• **Document passage**
________________________

Something close to the floodwater of a tropical monsoon soaked this barrier island on Saturday, turning it into a day of looking out windows or otherwise braving the Bike Week traffic to browse off island in a Daytona bookstore. Experience proves that even in heavy rain, the visiting bikers are more comfortable traffic companions than the seniors snow birding from up north. The sight of so many motorcycles is still an eye-opener, long lines and clusters of rumbling Harleys easily outnumbering cars for once. And would it surprise anyone that the bikers are all considerate, law abiding drivers more quick to offer aid than recklessness? More than once I have heard that a good many who gather here each year for Bike Week are lawyers and doctors enjoying a week’s break from starched shirts and lab coats.
In wet weather or dry, looking through windows at ocean, sand and sky can be a rewarding pastime, but sometimes getting away from it is the stronger call; especially true when the bookstore is howling off in the distance the names of new book releases. One look at the early threatening sky was sight enough to shape the plans for a day away, and by late morning my car was headed for Daytona, neatly sandwiched between fifty motorcycles. The drive to Daytona from New Smyrna Beach is usually no more than a twenty minute cruise on surface streets, but it was a somewhat longer this time because of traffic, two-wheel and other.

________________________

Object class coordinate lists:
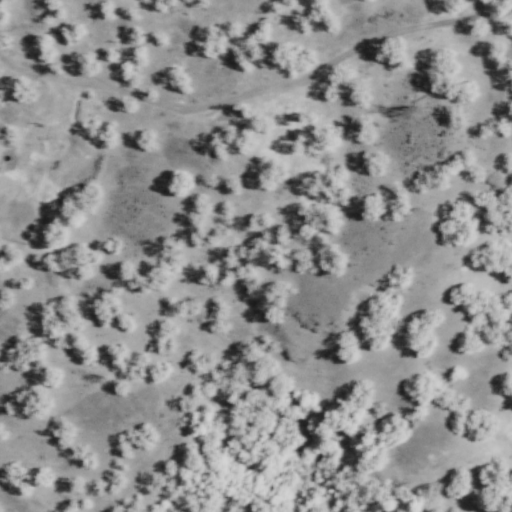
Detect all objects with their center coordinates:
road: (257, 88)
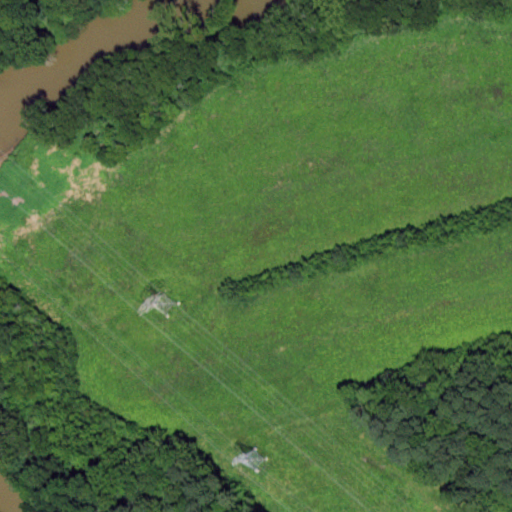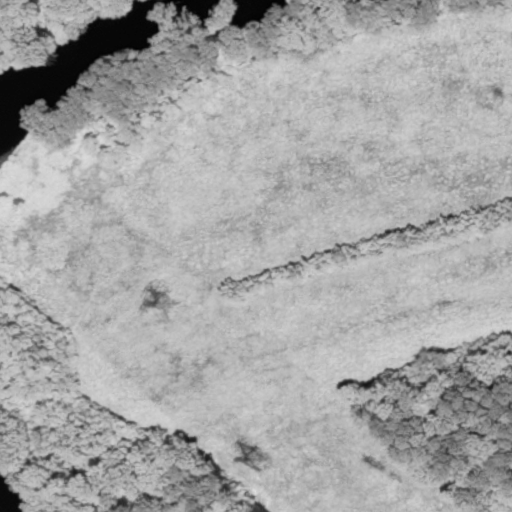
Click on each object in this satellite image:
river: (8, 172)
power tower: (170, 307)
power tower: (257, 462)
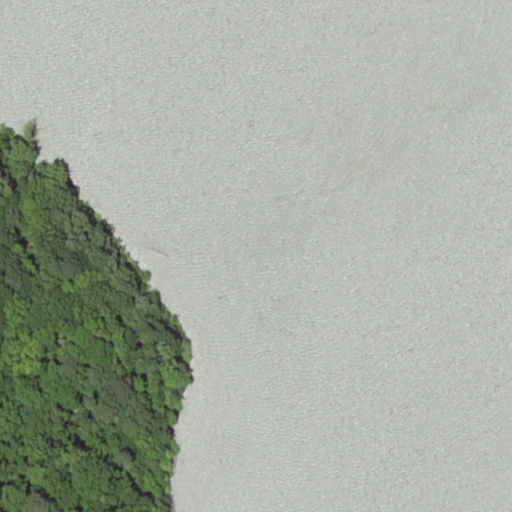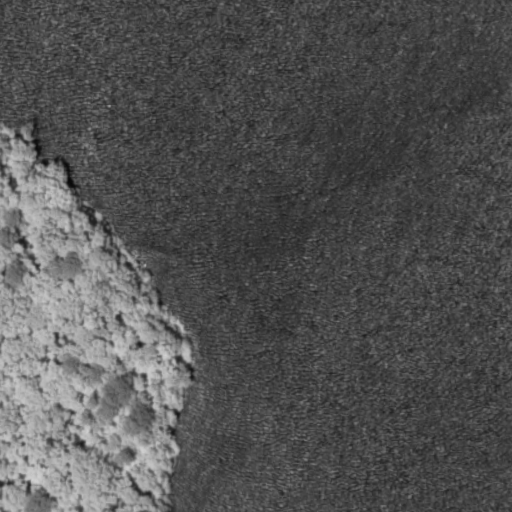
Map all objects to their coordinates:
river: (415, 255)
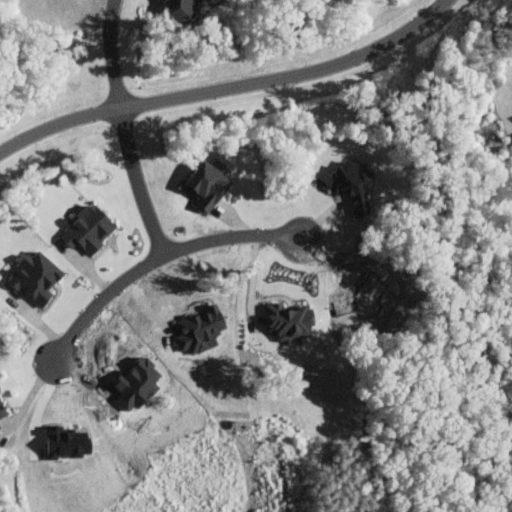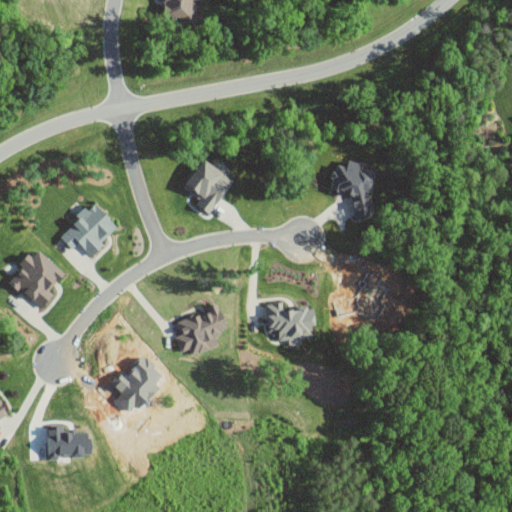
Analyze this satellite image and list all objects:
building: (178, 8)
road: (110, 54)
road: (229, 88)
road: (138, 182)
building: (353, 183)
building: (207, 185)
building: (88, 229)
road: (156, 258)
building: (36, 278)
building: (289, 322)
building: (200, 329)
road: (28, 398)
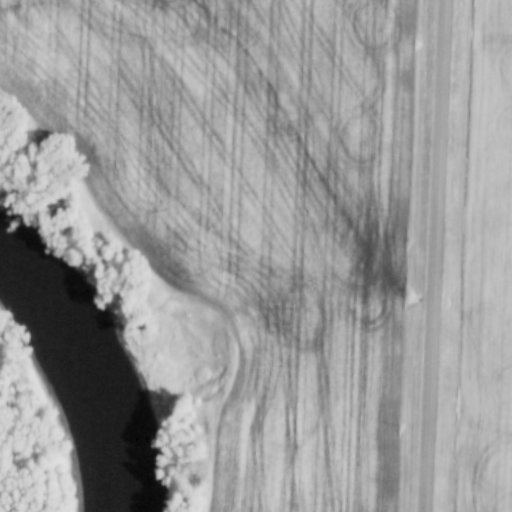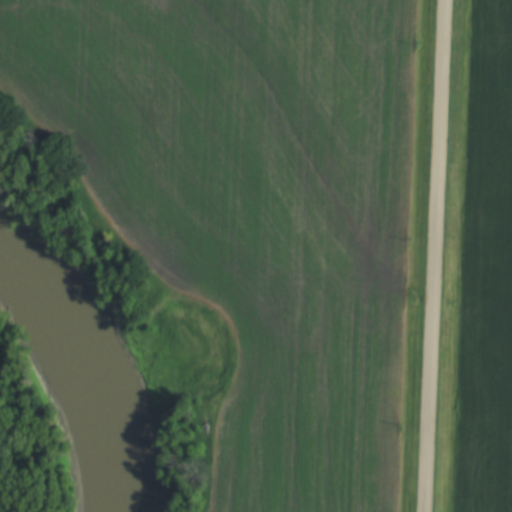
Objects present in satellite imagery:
crop: (254, 206)
crop: (489, 218)
road: (435, 256)
river: (72, 391)
crop: (484, 462)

________________________

• **Work task A**
Write out the part of the Bike Week passage starting at "Something close to" and ending at "and lab coats.".
• **Work task B**
Mark each statement about the Bike Week passage yes or no, and quote the words of the passage that decide it. (i) The drive from New Smyrna Beach to Daytona is usually no more than twenty minutes. (ii) Cars outnumbered motorcycles on the road. (iii) The car set out for Daytona in the evening.

• **Your response A**
Something close to the floodwater of a tropical monsoon soaked this barrier island on Saturday, turning it into a day of looking out windows or otherwise braving the Bike Week traffic to browse off island in a Daytona bookstore. Experience proves that even in heavy rain, the visiting bikers are more comfortable traffic companions than the seniors snow birding from up north. The sight of so many motorcycles is still an eye-opener, long lines and clusters of rumbling Harleys easily outnumbering cars for once. And would it surprise anyone that the bikers are all considerate, law abiding drivers more quick to offer aid than recklessness? More than once I have heard that a good many who gather here each year for Bike Week are lawyers and doctors enjoying a week’s break from starched shirts and lab coats.

• **Your response B**
(i) Yes: "The drive to Daytona from New Smyrna Beach is usually no more than a twenty minute cruise on surface streets"
(ii) No: "long lines and clusters of rumbling Harleys easily outnumbering cars for once"
(iii) No: "by late morning my car was headed for Daytona"